Washington, D.C.–The car-sized asteroid that exploded above the Nubian Desert last October was small compared to the dinosaur-killing, civilization-ending objects that still orbit the sun. But that didn’t stop it from having a huge impact among scientists. This was the first instance of an asteroid spotted in space before falling to Earth. Researchers rushed to collect the resulting meteorite debris, and a new paper in Nature reports on this first-ever opportunity to calibrate telescopic observations of a known asteroid with laboratory analyses of its fragments.

“Any number of meteorites have been observed as fireballs and smoking meteor trails as they come through the atmosphere,” says Douglas Rumble of the Carnegie Institution’s Geophysical Laboratory, a co-author of the paper. “It’s been happening for years. But to actually see this object before it gets to the Earth’s atmosphere and then to follow it in – that’s the unique thing.”

The chemical compositions of asteroids can be studied from Earth by analyzing the spectra of sunlight reflected from their surfaces. This provides enough information to divide asteroids into broad categories, but does not yield detailed information on their compositions. On the other hand, meteorites recovered on Earth can be analyzed directly for chemical composition, but researchers generally have no direct information on what type of asteroid they came from.

The asteroid, known as 2008 TC3, was first sighted October 6, 2008, by telescopes of the automated Catalina Sky Survey near Tucson Arizona. Numerous observatories followed its trajectory and took spectrographic measurements before it disappeared into the Earth’s shadow the following day. A recovery team led by Peter Jenniskens of the SETI Institute in California and Muawia Shaddad of the University of Khartoum then searched for meteorites along the projected approach path in northern Sudan. They recovered 47 fragments, one of which was selected for preliminary analysis by laboratories, including the Carnegie Institution’s Geophysical Laboratory.

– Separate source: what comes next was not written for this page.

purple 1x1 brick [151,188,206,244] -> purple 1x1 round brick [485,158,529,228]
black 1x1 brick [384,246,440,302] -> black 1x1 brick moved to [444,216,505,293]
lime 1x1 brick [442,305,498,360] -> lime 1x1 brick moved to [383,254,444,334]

“This asteroid was made of a particularly fragile material that caused it to explode at a high 37 kilometer altitude, before it was significantly slowed down, so that the few surviving fragments scattered over a large area,” explains Jenniskens, the lead author of the Nature paper. “The recovered meteorites were unlike anything in our meteorite collections up to that point.”

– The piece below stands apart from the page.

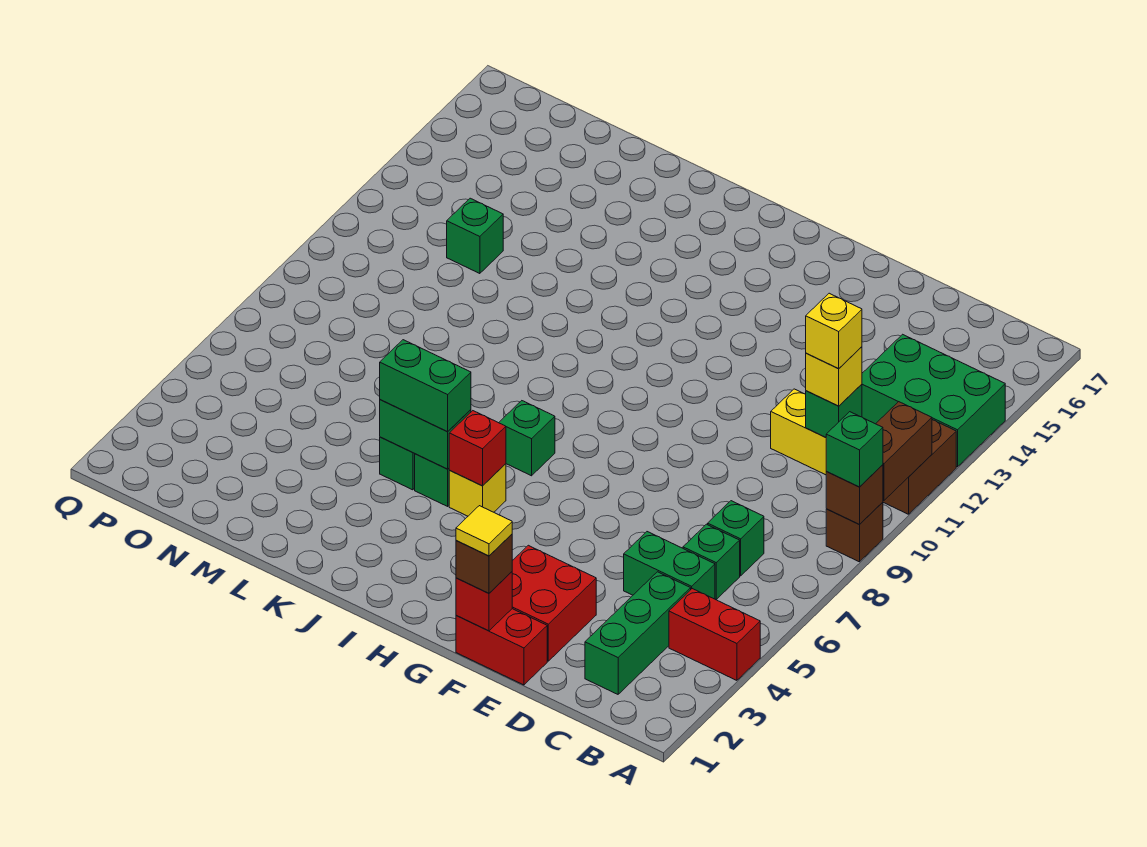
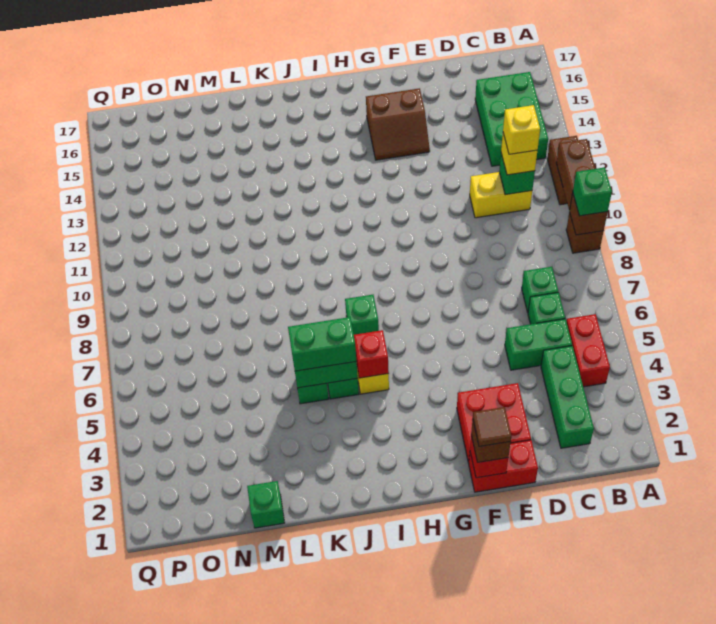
red 1x2 brick [669,589,760,680] -> red 1x2 brick turned to [566,314,610,387]
green 2x3 brick [862,334,1005,467] -> green 2x3 brick turned to [475,72,548,166]
yellow 1x1 tile [456,506,512,556] -> brown 1x1 tile [473,407,511,447]
none -> brown 2x2 slope [366,88,430,160]
green 1x1 brick [447,198,503,274] -> green 1x1 brick moved to [247,481,285,528]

Carnegie’s Andrew Steele studied the meteorite’s carbon content, which showed signs that at some point in its past the meteorite had been subjected to very high temperatures. “Without a doubt, of all the meteorites that we’ve ever studied, the carbon in this one has been cooked to the greatest extent,” says Steele. “Very cooked, graphite-like carbon is the main constituent of the carbon in this meteorite.” Another form of carbon Steele found in the meteorite, nanodiamonds, may give clues as to whether the heating was caused by impacts on the parent asteroid, or by some other process.

Oxygen isotopes in the meteorite give other information about its parent body. Each source of meteorites in the solar system, including planets such as Mars, has a distinctive signature of the three isotopes 16O, 17O, and 18O. This signature can be recognized even when other variables, such as chemical composition or rock type, differ. “Oxygen isotopes represent the single most decisive measurement in determining the parental or family groupings of meteorites,” says Rumble who performed the analysis.

According to Rumble’s analysis, 2008 TC3 falls into a category of very rare meteorites called ureilites, all of which may have originally come from the same parent body. “Where that is, we don’t know,” says Rumble. But because astronomers took spectral measurements of 2008 TC3 before it hit the Earth, and can compare those measurements with the laboratory analyses, scientists will be better able to recognize ureilite asteroids in space. One known asteroid with a similar spectrum, the 2.6 kilometer-sized asteroid 1998 KU2, has already been identified by researchers as a possible source for 2008 TC3.

Rumble’s work was funded by NASA Cosmochemistry grant NNX07AI48G. Steele was supported by NASA’s Sample Return Laboratory Instruments and Data Analysis Program (SRLIDAP) , NASA’s Astrobiology Science and Technology for Exploring Planets (ASTEP) program , and the NASA Astrobiology Institute (NAI).

The Carnegie Institution (www.CIW.edu) has been a pioneering force in basic scientific research since 1902. It is a private, nonprofit organization with six research departments throughout the U.S. Carnegie scientists are leaders in plant biology, developmental biology, astronomy, materials science, global ecology, and Earth and planetary science.